MISSING WING


トゥルーデがミヤフジに告白をした。

結果はOKだったらしい。
うん、ずっと想い続けて来たから、トゥルーデにとってはハッピーエンドだ。

…でも、それは私にとっては、紛れも無い、バッドエンドでしか無い。


――MISSING WING――

「ねえねえトゥルーデ」
「なんだ、エーリカ」
「ミヤフジとはどうなのさー」
「いっ、いきなりなんだっ…!//////」

このトゥルーデの驚いた顔も、いつもなら可愛く感じるのに。
今日はそう思えない。

それはきっと、私の心が汚れている証拠。

「いいからいいから、どうなんだよー」
「ま、まあ、良い付き合いをさせて貰っている。
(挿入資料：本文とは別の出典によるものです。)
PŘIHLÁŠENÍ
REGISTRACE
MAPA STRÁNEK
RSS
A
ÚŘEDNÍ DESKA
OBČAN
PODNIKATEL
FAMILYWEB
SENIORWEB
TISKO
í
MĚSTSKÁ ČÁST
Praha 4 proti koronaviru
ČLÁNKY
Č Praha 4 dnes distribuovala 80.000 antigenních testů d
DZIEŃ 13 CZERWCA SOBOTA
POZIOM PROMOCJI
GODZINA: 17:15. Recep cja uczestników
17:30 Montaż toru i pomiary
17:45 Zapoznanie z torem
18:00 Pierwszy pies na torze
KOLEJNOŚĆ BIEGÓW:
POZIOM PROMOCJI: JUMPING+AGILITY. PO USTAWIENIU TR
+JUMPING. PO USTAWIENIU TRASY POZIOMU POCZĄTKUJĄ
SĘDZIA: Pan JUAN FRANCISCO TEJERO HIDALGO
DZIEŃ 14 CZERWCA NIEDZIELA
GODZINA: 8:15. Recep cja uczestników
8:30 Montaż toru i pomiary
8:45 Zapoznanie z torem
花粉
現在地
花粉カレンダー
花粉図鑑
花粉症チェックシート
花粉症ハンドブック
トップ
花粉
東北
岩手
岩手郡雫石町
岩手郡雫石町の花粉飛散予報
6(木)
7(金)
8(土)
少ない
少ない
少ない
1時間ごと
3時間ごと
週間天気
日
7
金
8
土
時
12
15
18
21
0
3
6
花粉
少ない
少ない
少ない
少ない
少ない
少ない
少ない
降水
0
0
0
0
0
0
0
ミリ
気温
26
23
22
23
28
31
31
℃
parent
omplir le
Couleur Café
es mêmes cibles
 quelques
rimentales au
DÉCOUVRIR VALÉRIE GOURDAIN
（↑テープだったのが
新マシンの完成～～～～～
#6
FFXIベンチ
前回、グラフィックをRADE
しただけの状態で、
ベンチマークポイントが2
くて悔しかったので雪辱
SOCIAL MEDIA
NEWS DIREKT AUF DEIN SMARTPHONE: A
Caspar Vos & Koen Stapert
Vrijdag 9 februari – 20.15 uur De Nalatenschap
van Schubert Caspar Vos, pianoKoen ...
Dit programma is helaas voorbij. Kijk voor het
まさか宮藤がOKの返事をくれるとは思わなかったがな」

楽しそうに話すトゥルーデは私といる時より、輝いて見えた。

…私は、トゥルーデにとってなんなんだろう…

「…私は、トゥルーデにとって、なんなの?」
「エーリカ」

途端に二人とも表情が曇る。

「…お前は私に何と答えて欲しいんだ?」
「……私」
「……友達?戦友?同僚?…それとも……」
「……」
「お前は私にとっては大事な戦友であり、大切な友達だ。
それは昔から、そして、今からも変わらない」


「そう…だよね…!」

私は涙を押し殺して、精一杯の笑顔をトゥルーデに向ける。

「ハハハ、ごめんごめん!余りにもトゥルーデが幸せそうだったから、からかっただけだよ!本気にしないで」
「……エーリカ…」
「ほら、もうミヤフジとのデートの時間でしょ?ほら、行った行った!」
「ちょっ…エーリカ…!」

私は無理矢理、トゥルーデを部屋から追い出した。

時計の針の音だけが虚しく響く。

「……友達…か…ハハハ、トゥルーデらしい選択肢だよね…」

窓から見える青空を見て、泣く事しか出来ない私は、今やただの、情けない女で。

終わった恋を諦める事の出来ない、未練がましい女で。


「…トゥルーデの、バカ」

人の幸せも祝えない、酷い女で。

そんな事ばかり、頭を巡っていた。